What is microcephaly? 

When a child has microcephaly, the brain develops abnormally, causing the head to be much smaller than expected for the child's age. ("Micro" means "small," while "cephaly" comes from the Greek word for "head.") Some children with microcephaly have developmental problems or learning disabilities because of a smaller brain size. Microcephaly is relatively rare, though it is estimated that—about 25,000 children in the U.S. are born with microcephaly each year.

Microcephaly is often congenital — meaning present at birth — but can also occur later during infancy. It can have several causes, from genetic problems to prenatal exposure to viruses such as Zika. For more information about the connection between the Zika virus and microcephaly, download 5 Things to Know About Microcephaly.

While there is no specific treatment for microcephaly, early intervention (such as physical, speech and occupational therapy) can help brain connections grow.

(Collected data)
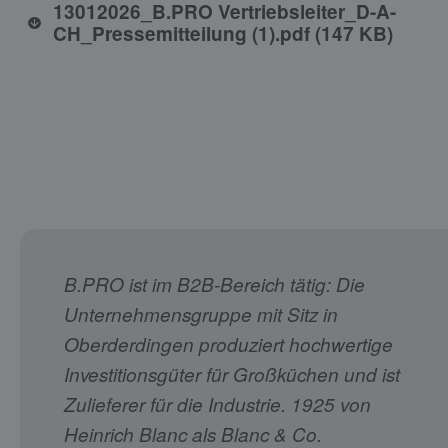
13012026_B.PRO Vertriebsleiter_D-A-
CH_Pressemitteilung (1).pdf
(
147 KB
)
B.PRO ist im B2B-Bereich tätig: Die
Unternehmensgruppe mit Sitz in
Oberderdingen produziert hochwertige
Investitionsgüter für Großküchen und ist
Zulieferer für die Industrie. 1925 von
Heinrich Blanc als Blanc & Co.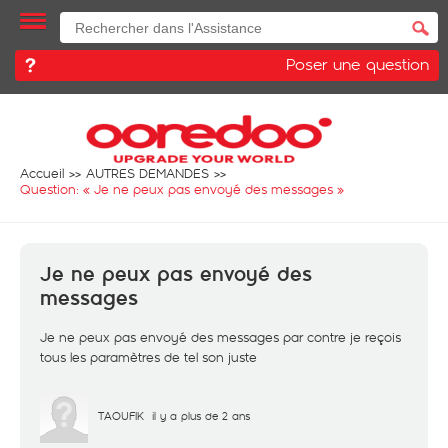
Poser une question
Accueil
AUTRES DEMANDES
Question: «
Je ne peux pas envoyé des messages
»
Je ne peux pas envoyé des
messages
Je ne peux pas envoyé des messages par contre je reçois
tous les paramètres de tel son juste
TAOUFIK
il y a plus de 2 ans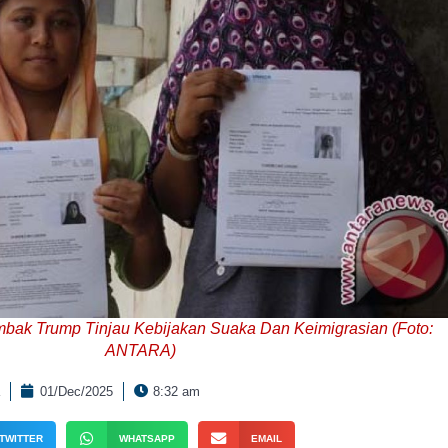
mbak Trump Tinjau Kebijakan Suaka Dan Keimigrasian (Foto:
ANTARA)
01/Dec/2025
8:32 am
TWITTER
WHATSAPP
EMAIL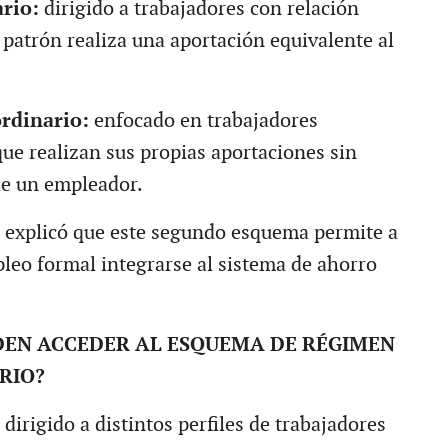
rio:
dirigido a trabajadores con relación
 patrón realiza una aportación equivalente al
rdinario:
enfocado en trabajadores
ue realizan sus propias aportaciones sin
de un empleador.
explicó que este segundo esquema permite a
leo formal integrarse al sistema de ahorro
DEN ACCEDER AL ESQUEMA DE RÉGIMEN
RIO?
dirigido a distintos perfiles de trabajadores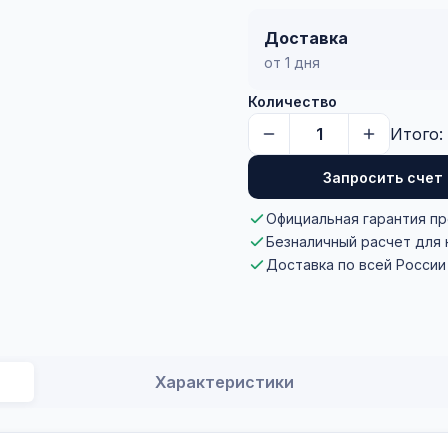
Доставка
от 1 дня
Количество
Итого:
Запросить счет
Официальная гарантия п
Безналичный расчет для
Доставка по всей России
Характеристики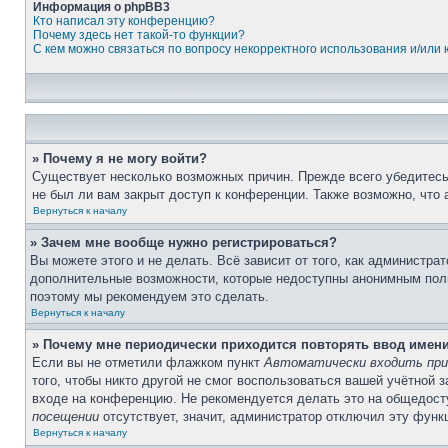
Информация о phpBB3
Кто написал эту конференцию?
Почему здесь нет такой-то функции?
С кем можно связаться по вопросу некорректного использования и/или
» Почему я не могу войти?
Существует несколько возможных причин. Прежде всего убедитесь,
не был ли вам закрыт доступ к конференции. Также возможно, что
Вернуться к началу
» Зачем мне вообще нужно регистрироваться?
Вы можете этого и не делать. Всё зависит от того, как администр
дополнительные возможности, которые недоступны анонимным пользо
поэтому мы рекомендуем это сделать.
Вернуться к началу
» Почему мне периодически приходится повторять ввод имен
Если вы не отметили флажком пункт
Автоматически входить при
того, чтобы никто другой не смог воспользоваться вашей учётной 
входе на конференцию. Не рекомендуется делать это на общедосту
посещении
отсутствует, значит, администратор отключил эту функ
Вернуться к началу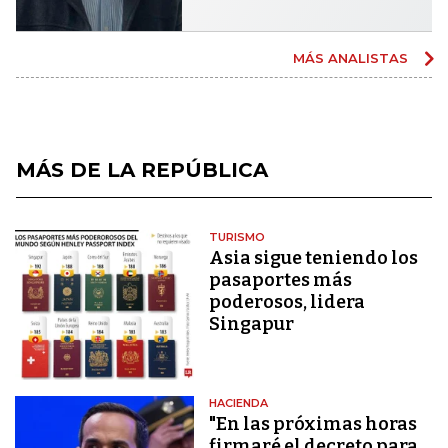
MÁS ANALISTAS
MÁS DE LA REPÚBLICA
TURISMO
Asia sigue teniendo los
pasaportes más
poderosos, lidera
Singapur
HACIENDA
"En las próximas horas
firmaré el decreto para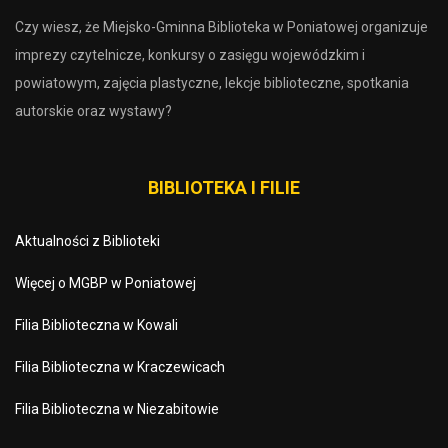
Czy wiesz, że Miejsko-Gminna Biblioteka w Poniatowej organizuje
imprezy czytelnicze, konkursy o zasięgu wojewódzkim i
powiatowym, zajęcia plastyczne, lekcje biblioteczne, spotkania
autorskie oraz wystawy?
BIBLIOTEKA I FILIE
Aktualności z Biblioteki
Więcej o MGBP w Poniatowej
Filia Biblioteczna w Kowali
Filia Biblioteczna w Kraczewicach
Filia Biblioteczna w Niezabitowie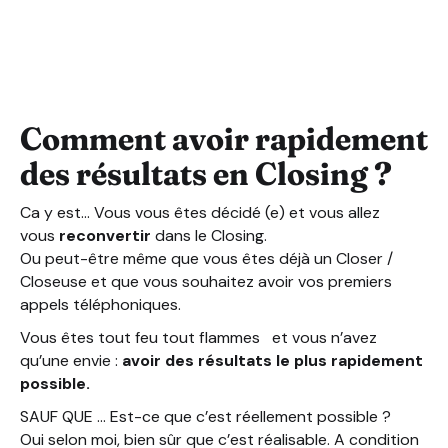
Pour avoir des résultats rapidement : formez-vous !
Pour avoir des résultats rapidement : entraînez-vous !
Pour avoir des résultats rapidement : écoutez-vous !
Comment avoir rapidement
des résultats en Closing ?
Ca y est… Vous vous êtes décidé (e) et vous allez
vous
reconvertir
dans le Closing.
Ou peut-être même que vous êtes déjà un Closer /
Closeuse et que vous souhaitez avoir vos premiers
appels téléphoniques.
Vous êtes tout feu tout flammes et vous n’avez
qu’une envie :
avoir des résultats le plus rapidement
possible.
SAUF QUE … Est-ce que c’est réellement possible ?
Oui selon moi, bien sûr que c’est réalisable. A condition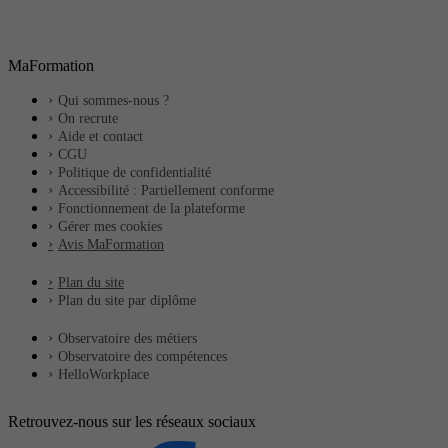
MaFormation
Qui sommes-nous ?
On recrute
Aide et contact
CGU
Politique de confidentialité
Accessibilité : Partiellement conforme
Fonctionnement de la plateforme
Gérer mes cookies
Avis MaFormation
Plan du site
Plan du site par diplôme
Observatoire des métiers
Observatoire des compétences
HelloWorkplace
Retrouvez-nous sur les réseaux sociaux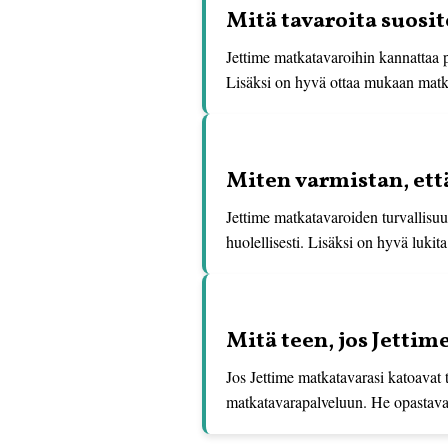
Mitä tavaroita suosi
Jettime matkatavaroihin kannattaa pa
Lisäksi on hyvä ottaa mukaan matkus
Miten varmistan, ett
Jettime matkatavaroiden turvallisuu
huolellisesti. Lisäksi on hyvä lukita
Mitä teen, jos Jetti
Jos Jettime matkatavarasi katoavat t
matkatavarapalveluun. He opastavat 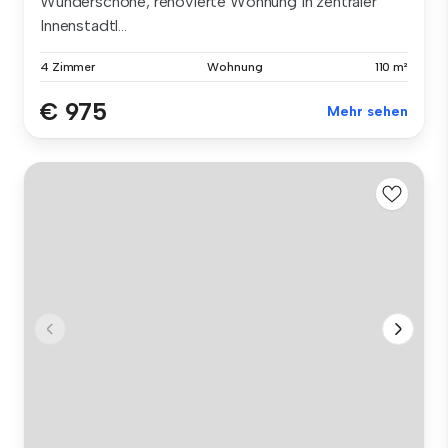
Wunderschöne, renovierte Wohnung in zentraler
Innenstadtl...
4 Zimmer
Wohnung
110 m²
€ 975
Mehr sehen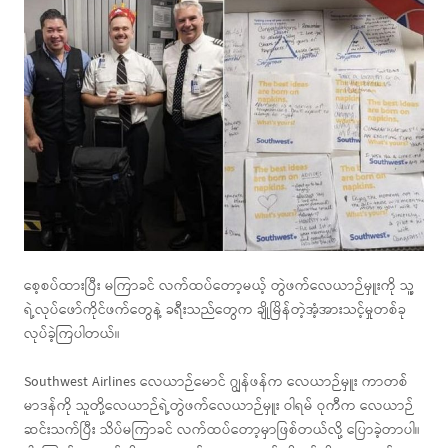
စေ့စပ်ထားပြီး မကြာခင် လက်ထပ်တော့မယ့် တွဲဖက်လေယာဉ်မှူးကို သူ့
ရဲ့လုပ်ဖော်ကိုင်ဖက်တွေနဲ့ ခရီးသည်တွေက ချိုမြိန်တဲ့အံ့အားသင့်မှုတစ်ခု
လုပ်ခဲ့ကြပါတယ်။
Southwest Airlines လေယာဉ်မောင် ဂျွန်ဖန်က လေယာဉ်မှူး ကာတစ်
မာဒန်ကို သူတို့လေယာဉ်ရဲ့တွဲဖက်လေယာဉ်မှူး ဝါရမ် ဝုကီက လေယာဉ်
ဆင်းသက်ပြီး သိပ်မကြာခင် လက်ထပ်တော့မှာဖြစ်တယ်လို့ ပြောခဲ့တာပါ။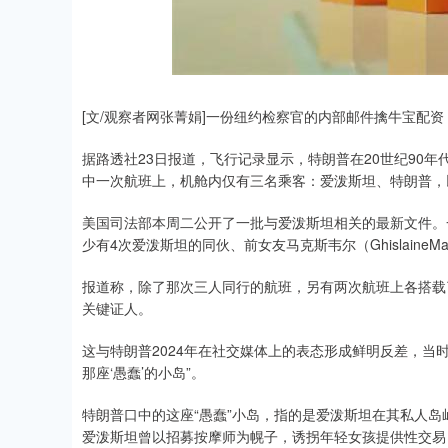
深证成指
14311.01
.68
1.02%
200.89
1
[文/观察者网张菁娟]一份纽约检察官的内部邮件擒牛宝配
据路透社23日报道，飞行记录显示，特朗普在20世纪90
中一次航班上，机舱内仅有三名乘客：爱泼斯坦、特朗普，
美国司法部本周二公开了一批与爱泼斯坦相关的最新文件。一
少有4次爱泼斯坦的同伙、前女友马克斯韦尔（GhislaineMa
报道称，除了那次三人同行的航班，另有两次航班上各搭载
关键证人。
这与特朗普2024年在社交媒体上的表态形成鲜明反差，当
那座‘愚蠢’的小岛”。
特朗普口中的这座“愚蠢”小岛，指的是爱泼斯坦在其私人岛
爱泼斯坦曾以招募按摩师为幌子，诱拐年轻女孩提供性交易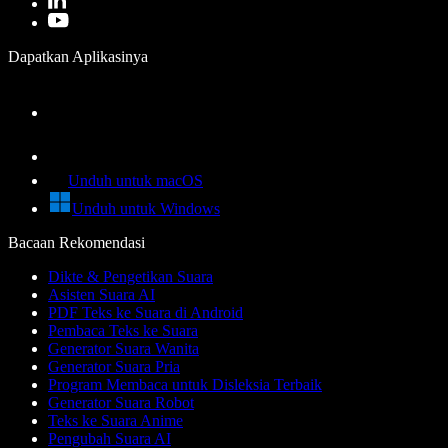
Dapatkan Aplikasinya
Unduh untuk macOS
Unduh untuk Windows
Bacaan Rekomendasi
Dikte & Pengetikan Suara
Asisten Suara AI
PDF Teks ke Suara di Android
Pembaca Teks ke Suara
Generator Suara Wanita
Generator Suara Pria
Program Membaca untuk Disleksia Terbaik
Generator Suara Robot
Teks ke Suara Anime
Pengubah Suara AI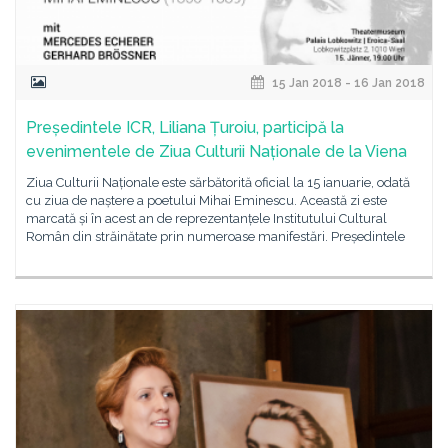
15 Jan 2018 - 16 Jan 2018
Președintele ICR, Liliana Țuroiu, participă la
evenimentele de Ziua Culturii Naționale de la Viena
Ziua Culturii Naționale este sărbătorită oficial la 15 ianuarie, odată
cu ziua de naștere a poetului Mihai Eminescu. Această zi este
marcată și în acest an de reprezentanțele Institutului Cultural
Român din străinătate prin numeroase manifestări. Președintele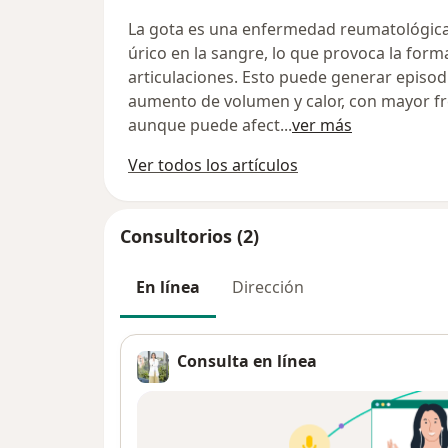
La gota es una enfermedad reumatológica
úrico en la sangre, lo que provoca la forma
articulaciones. Esto puede generar episod
aumento de volumen y calor, con mayor fr
aunque puede afect
...
ver más
Ver todos los artículos
Consultorios (2)
En línea
Dirección
Consulta en línea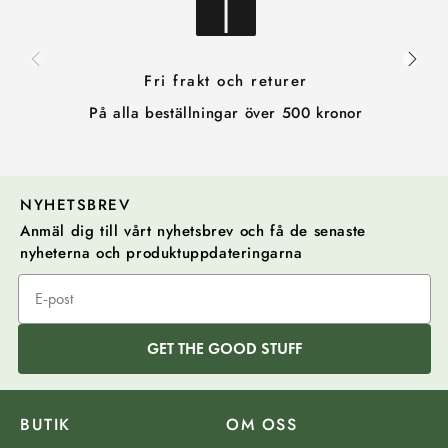
Fri frakt och returer
På alla beställningar över 500 kronor
NYHETSBREV
Anmäl dig till vårt nyhetsbrev och få de senaste
nyheterna och produktuppdateringarna
GET THE GOOD STUFF
BUTIK
OM OSS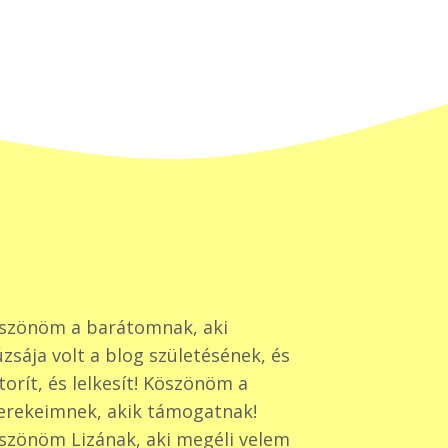
szönöm a barátomnak, aki
zsája volt a blog születésének, és
torít, és lelkesít! Köszönöm a
erekeimnek, akik támogatnak!
szönöm Lizának, aki megéli velem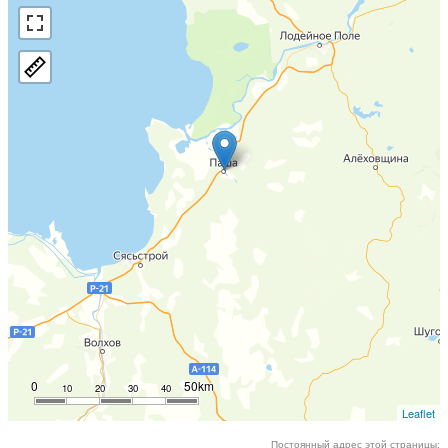
0
50km
10
20
30
40
Leaflet
Постоянный адрес этой страницы: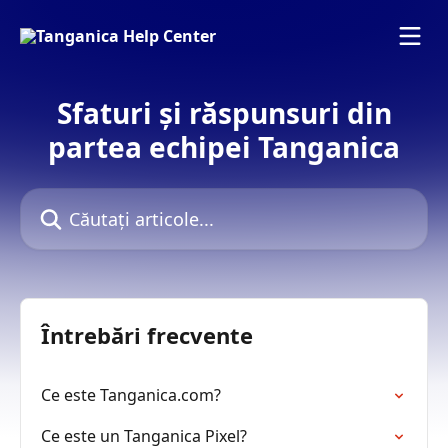
Direct la conținutul principal
Sfaturi și răspunsuri din
partea echipei Tanganica
Căutați articole...
Întrebări frecvente
Ce este Tanganica.com?
Ce este un Tanganica Pixel?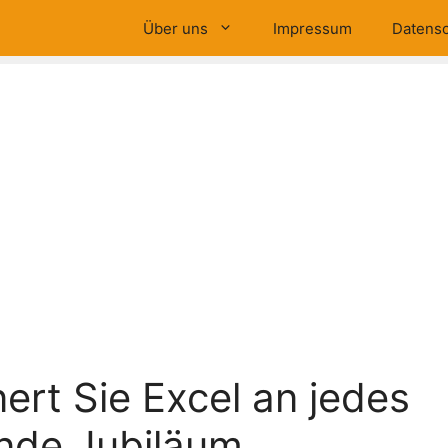
Über uns
Impressum
Datensc
nert Sie Excel an jedes
de Jubiläum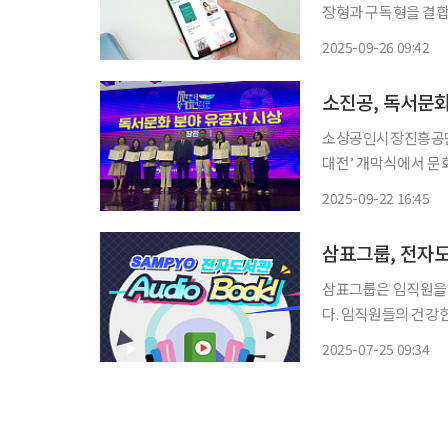
장형과 구독형을 결합
용 애플리케이션 ‘자이홈(Xi 
2025-09-26 09:42
주로 소장형(구매형)
소진공, 독서문화
소상공인시장진흥공단(
대전’ 개막식에서 문화체육관
상공인의 독서 문화 
2025-09-22 16:45
삼표그룹, 전자
삼표그룹은 임직원을 
다. 임직원들의 건강
비스가 임직원 개개인
2025-07-25 09:34
다. 오디오북 서비스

* **EXERCISE INSTRUCTIONS**:
(a) According to the passage on microcephaly, what kinds of therapy can early intervention include?
(b) Transcribe the passage on microcephaly word for word, starting at "Microcephaly is often" and ending at "brain connections grow.".
(c) Pick up the passage on microcephaly after its final sentence and extend it.

* **RESPONSES TO THE TASKS**:
(a) Physical, speech and occupational therapy.

(b)
Microcephaly is often congenital — meaning present at birth — but can also occur later during infancy. It can have several causes, from genetic problems to prenatal exposure to viruses such as Zika. For more information about the connection between the Zika virus and microcephaly, download 5 Things to Know About Microcephaly.

While there is no specific treatment for microcephaly, early intervention (such as physical, speech and occupational therapy) can help brain connections grow.

(c)
Care for microcephaly

Boston Children’s Hospital has a long history of caring for children with brain and nervous system disorders. Clinicians in our Department of Neurology, Department of Neurosurgery, Division of Genetics and Genomics are international leaders in understanding and treating rare conditions like microcephaly. Our Fetal-Neonatal Neurology Program and Brain Development and Genetics Clinic also specializes in diagnosing, studying and managing microcephaly.

Our care also has a research component. Physicians and scientists in our Brain Development and Genetics Clinic are working hard to understand how and why microcephaly develops, in hopes of one day introducing new therapies. The clinic is actively enrolling patients to understand the effects of different genetic mutations that cause microcephaly.